(Material for the task)
__________

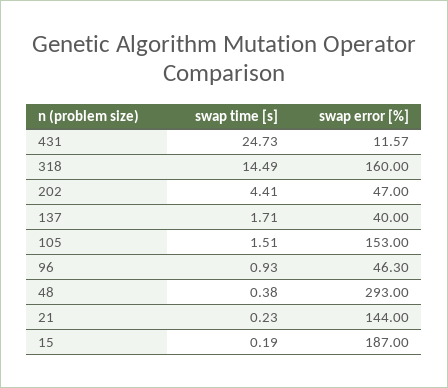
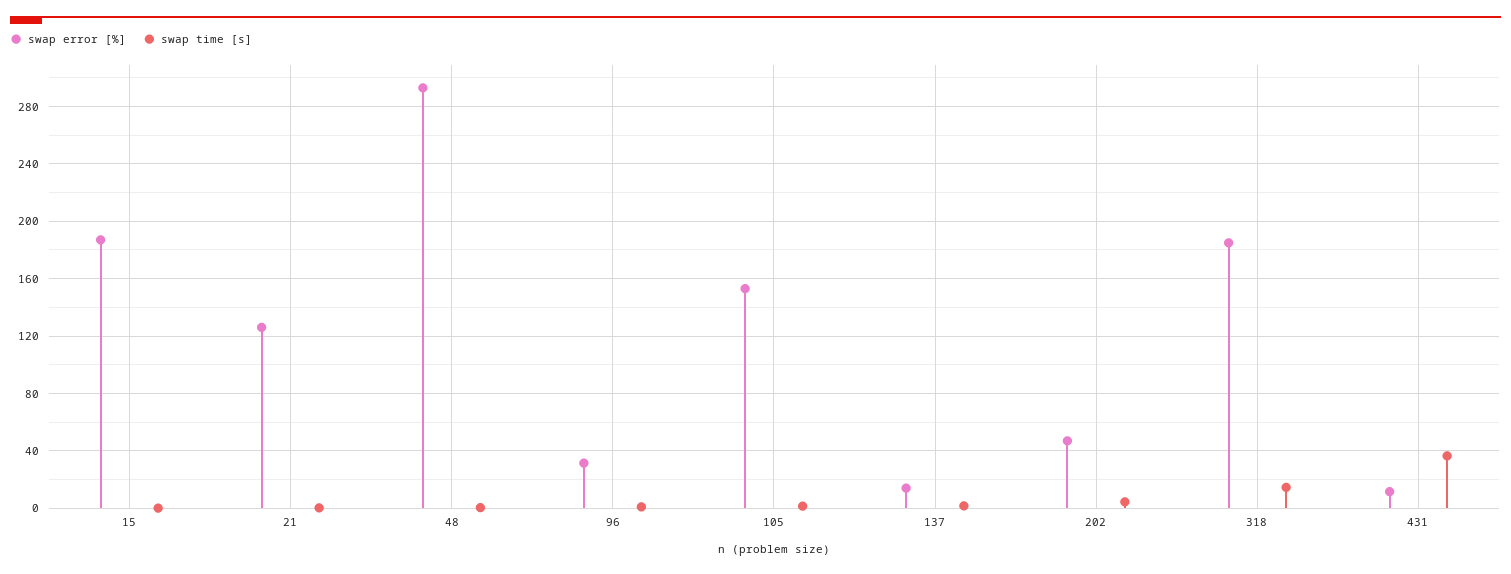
  {
    "swap time [s]": {
-     "431": 24.73,
+     "431": 35,
      "318": 14.49,
      "202": 4.41,
      "137": 1.71,
      "105": 1.51,
      "96": 0.93,
      "48": 0.38,
      "21": 0.23,
      "15": 0.19
    },
    "swap error [%]": {
      "431": 11.57,
-     "318": 160,
+     "318": 185,
      "202": 47,
-     "137": 40,
+     "137": 15,
      "105": 153,
-     "96": 46.3,
+     "96": 30,
      "48": 293,
-     "21": 144,
+     "21": 125,
      "15": 187
    }
  }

__________

(About this task) Make an exact copy of every entry above, minus the images.

(Exercise solution)
  {
    "swap time [s]": {
-     "431": 24.73,
+     "431": 35,
      "318": 14.49,
      "202": 4.41,
      "137": 1.71,
      "105": 1.51,
      "96": 0.93,
      "48": 0.38,
      "21": 0.23,
      "15": 0.19
    },
    "swap error [%]": {
      "431": 11.57,
-     "318": 160,
+     "318": 185,
      "202": 47,
-     "137": 40,
+     "137": 15,
      "105": 153,
-     "96": 46.3,
+     "96": 30,
      "48": 293,
-     "21": 144,
+     "21": 125,
      "15": 187
    }
  }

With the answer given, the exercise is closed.